In recent years, the Obama administration has stepped up company audits and arrests of managers while rounding up fewer illegal immigrant workers for deportation in worksite operations. In the last fiscal year, Immigration and Customs Enforcement arrested more than 200 managers — more than twice the number of four years earlier — while the number of illegal immigrants arrested during worksite enforcement efforts fell to 1,471 from 4,077, agency statistics show.

Company attorney Peter Schey said Wazana acknowledges its negligence five years ago when it disregarded some workers' immigration status and is committed to full compliance with the law.

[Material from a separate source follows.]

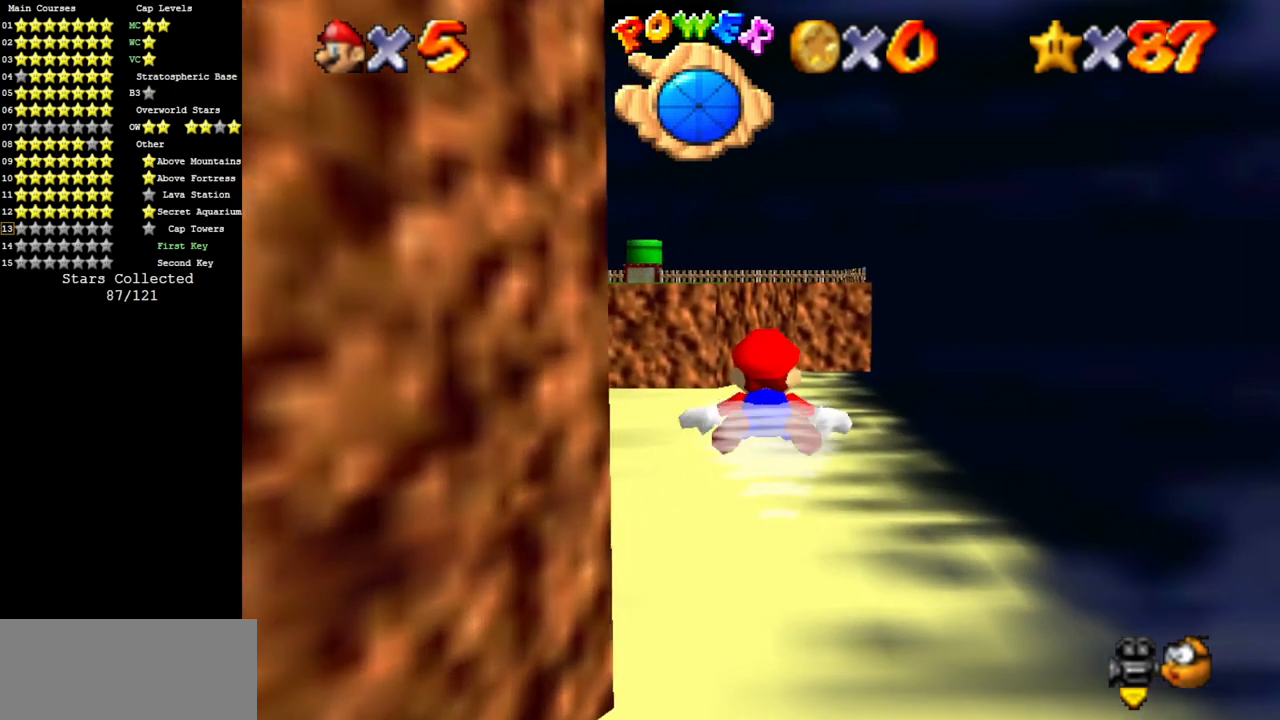
{"buttons": ["A"], "left_stick": "left", "events": [[250, "left_stick", "left"], [367, "A", "down"]]}
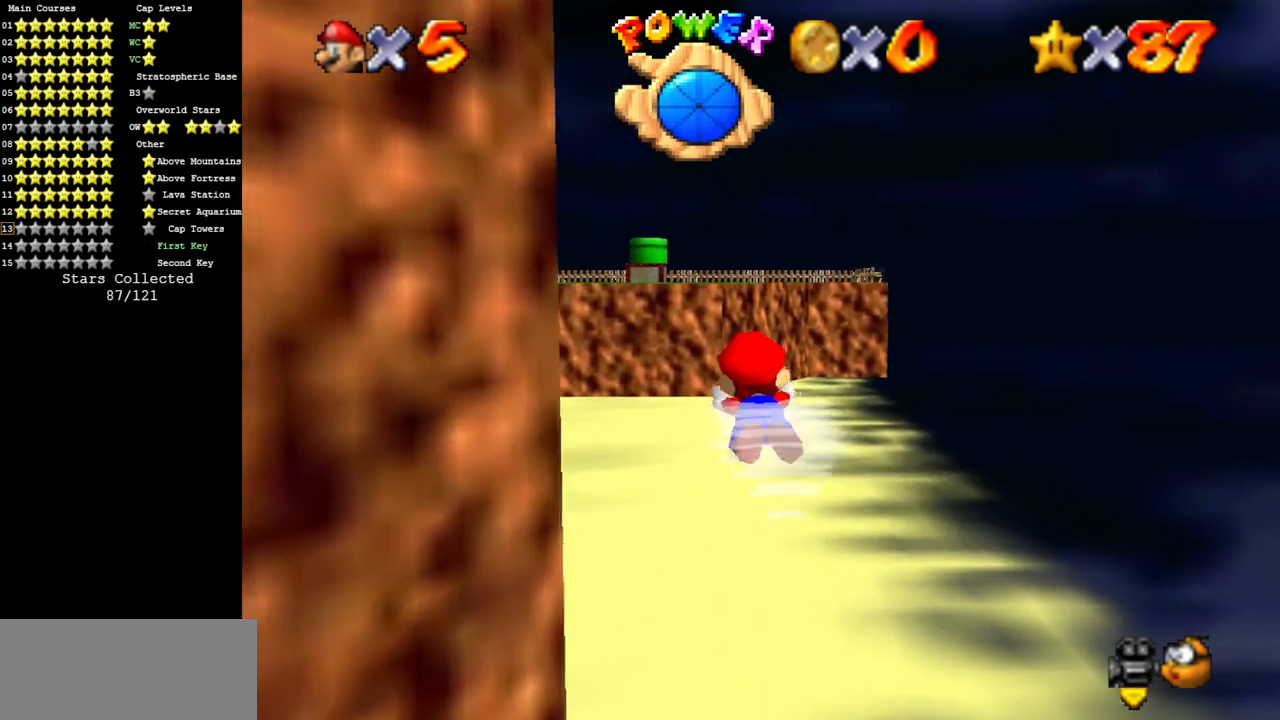
{"buttons": [], "left_stick": "left", "events": [[16, "left_stick", "center"], [50, "A", "up"], [367, "left_stick", "left"]]}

"These errors were corrected long ago and changes in procedures will preclude them from happening again," Schey said.

Immigration agents began investigating the Van Nuys company in 2007 and asked to review the company's payroll, employee certification list and employment eligibility paperwork. The company then moved dozens of workers to another manufacturer's production line and reported only some of them — not all — to federal authorities, according to court papers.

After the February 2008 raid, dozens of the arrested workers fought federal government efforts to deport them, arguing that immigration agents had no right to detain them.

Some won their cases in immigration court but have since lost on appeal and now face deportation, said Ahilan Arulanantham, deputy legal director for the American Civil Liberties Union of Southern California, which is representing a handful of cases and advising on others.

Arulanantham said he believes the penalties faced by the company pale in comparison to the prospect of deportation for a worker.

"The Obama administration appears to have recognized it is cheaper and more humane to target employers but they persist in wasting judicial resources trying to deport the workers arrested in the Van Nuys raid," he said.